Despite all my medical issue this past year and a few other trials I am choosing to praise His name as I end 2016. It would be so easy to just choose to lose weight, keep my temper in check, save more money, give more, be kinder, pray more and God knows I need to work on all those issue and a few I did not name. But I am going to choose to praise His name in 2017 no matter what comes and even when I fail. The knowledge I have of my relationship with Him does not rest on what I do or don't do. It rest in what He has done for me and His love for me which does not come because of who I am but who He is. It is on this truth I can give a sacrifice of praise.
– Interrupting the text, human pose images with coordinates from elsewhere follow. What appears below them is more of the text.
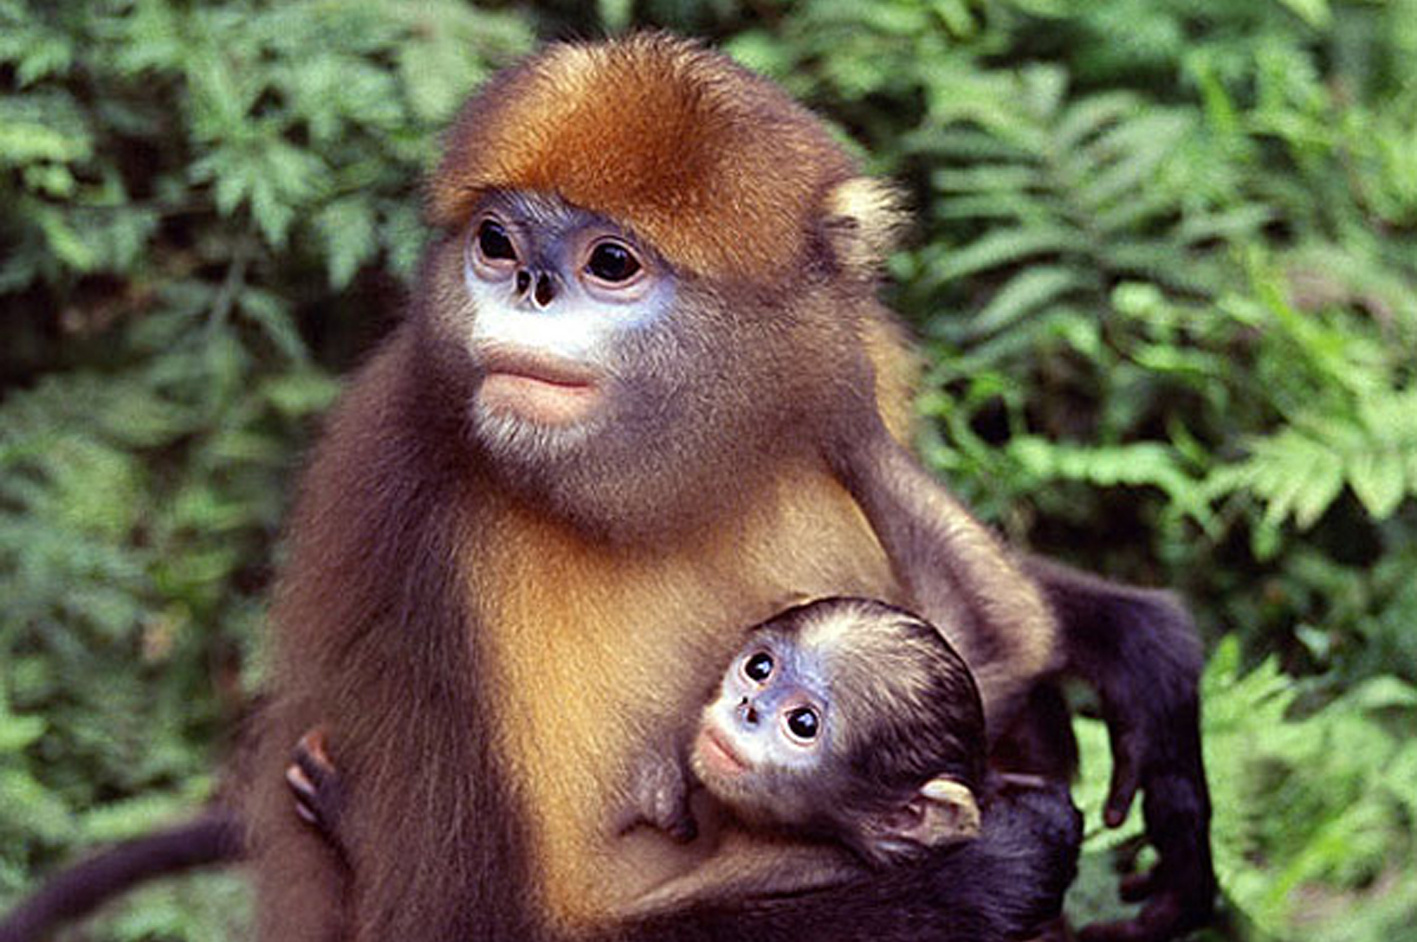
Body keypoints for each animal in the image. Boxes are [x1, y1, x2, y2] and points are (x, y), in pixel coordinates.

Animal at [246, 29, 1218, 940]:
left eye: (610, 262)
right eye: (496, 242)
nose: (528, 282)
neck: (675, 493)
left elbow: (999, 640)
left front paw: (1147, 663)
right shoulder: (431, 543)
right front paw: (1000, 865)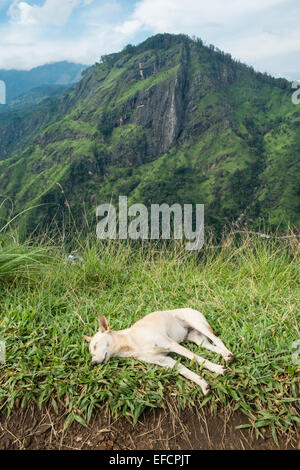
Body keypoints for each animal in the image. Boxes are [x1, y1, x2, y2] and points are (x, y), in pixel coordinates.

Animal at [84, 306, 234, 394]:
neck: (131, 342)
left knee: (217, 340)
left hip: (198, 325)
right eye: (91, 353)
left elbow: (196, 358)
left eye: (96, 345)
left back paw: (228, 354)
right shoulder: (165, 360)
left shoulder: (172, 345)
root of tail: (191, 307)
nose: (93, 363)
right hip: (197, 339)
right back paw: (226, 356)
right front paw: (202, 383)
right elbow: (186, 371)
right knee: (210, 346)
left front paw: (216, 369)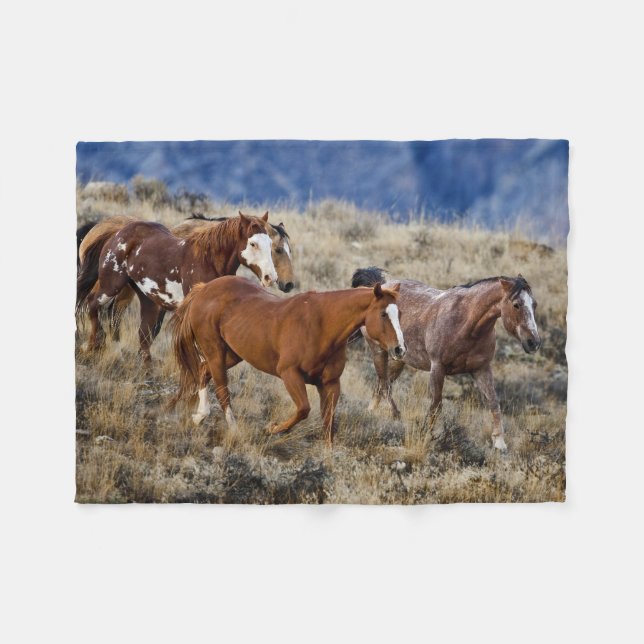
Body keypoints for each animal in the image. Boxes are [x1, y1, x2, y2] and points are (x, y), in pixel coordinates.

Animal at [77, 213, 277, 362]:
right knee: (93, 303)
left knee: (140, 332)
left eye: (270, 244)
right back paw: (94, 345)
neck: (208, 260)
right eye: (253, 243)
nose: (270, 277)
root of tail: (117, 232)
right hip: (111, 284)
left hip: (147, 298)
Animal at [172, 276, 406, 446]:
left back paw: (199, 416)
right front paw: (272, 429)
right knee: (222, 391)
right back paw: (234, 430)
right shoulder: (290, 374)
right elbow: (303, 409)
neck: (322, 326)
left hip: (232, 354)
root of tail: (204, 288)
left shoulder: (330, 384)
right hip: (216, 352)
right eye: (383, 314)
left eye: (400, 314)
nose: (400, 349)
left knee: (203, 371)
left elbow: (328, 424)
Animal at [351, 267, 541, 451]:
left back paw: (372, 412)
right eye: (516, 305)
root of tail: (376, 287)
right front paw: (426, 436)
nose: (534, 342)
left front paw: (499, 443)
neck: (466, 324)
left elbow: (494, 402)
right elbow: (436, 405)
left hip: (398, 360)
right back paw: (395, 415)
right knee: (385, 385)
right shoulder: (437, 368)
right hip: (379, 352)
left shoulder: (481, 369)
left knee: (381, 384)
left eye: (534, 304)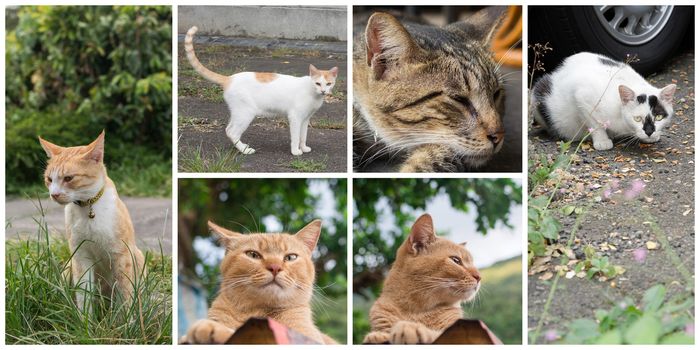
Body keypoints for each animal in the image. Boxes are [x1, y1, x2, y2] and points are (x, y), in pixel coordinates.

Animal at [38, 131, 145, 312]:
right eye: (49, 179)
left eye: (68, 178)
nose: (54, 194)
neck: (88, 206)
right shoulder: (81, 256)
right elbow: (83, 295)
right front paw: (85, 319)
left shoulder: (122, 256)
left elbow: (125, 297)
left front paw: (125, 319)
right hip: (68, 267)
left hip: (137, 257)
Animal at [183, 28, 340, 157]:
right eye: (317, 83)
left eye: (328, 84)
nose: (323, 91)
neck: (313, 94)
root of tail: (229, 78)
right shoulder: (295, 117)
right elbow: (295, 137)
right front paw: (296, 151)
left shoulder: (306, 119)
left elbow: (303, 136)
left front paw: (304, 147)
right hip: (246, 113)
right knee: (232, 132)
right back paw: (245, 151)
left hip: (238, 112)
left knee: (228, 129)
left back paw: (242, 147)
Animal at [360, 213, 482, 344]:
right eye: (456, 260)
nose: (479, 277)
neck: (416, 311)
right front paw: (378, 335)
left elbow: (436, 333)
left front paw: (410, 328)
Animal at [532, 52, 676, 150]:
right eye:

Footnote since I post the above:
For months now I have been experiencing chest pain and loss of breathe even doing normal house hold chose. It has gotten worst, finally went to doctor and she said I had classic angina symptoms. Had a Nuclear stress yesterday which reveal an abnormality in my heart. Waiting for an appointment to have a heart cath test which will reveal either blockage or a valve issue, or etc. I am praying it is something they can fix without open heart surgery such as stints. All that to say, I do have peace about whatever has to happen. The only person who could take my peace is me through worry that my God is not in control. I do covet your prayers.
I cannot stress this enough: if you don’t have peace, it isn’t because someone took it from you; you gave it away. You cannot always control what happens to you, but you can control what happens in you.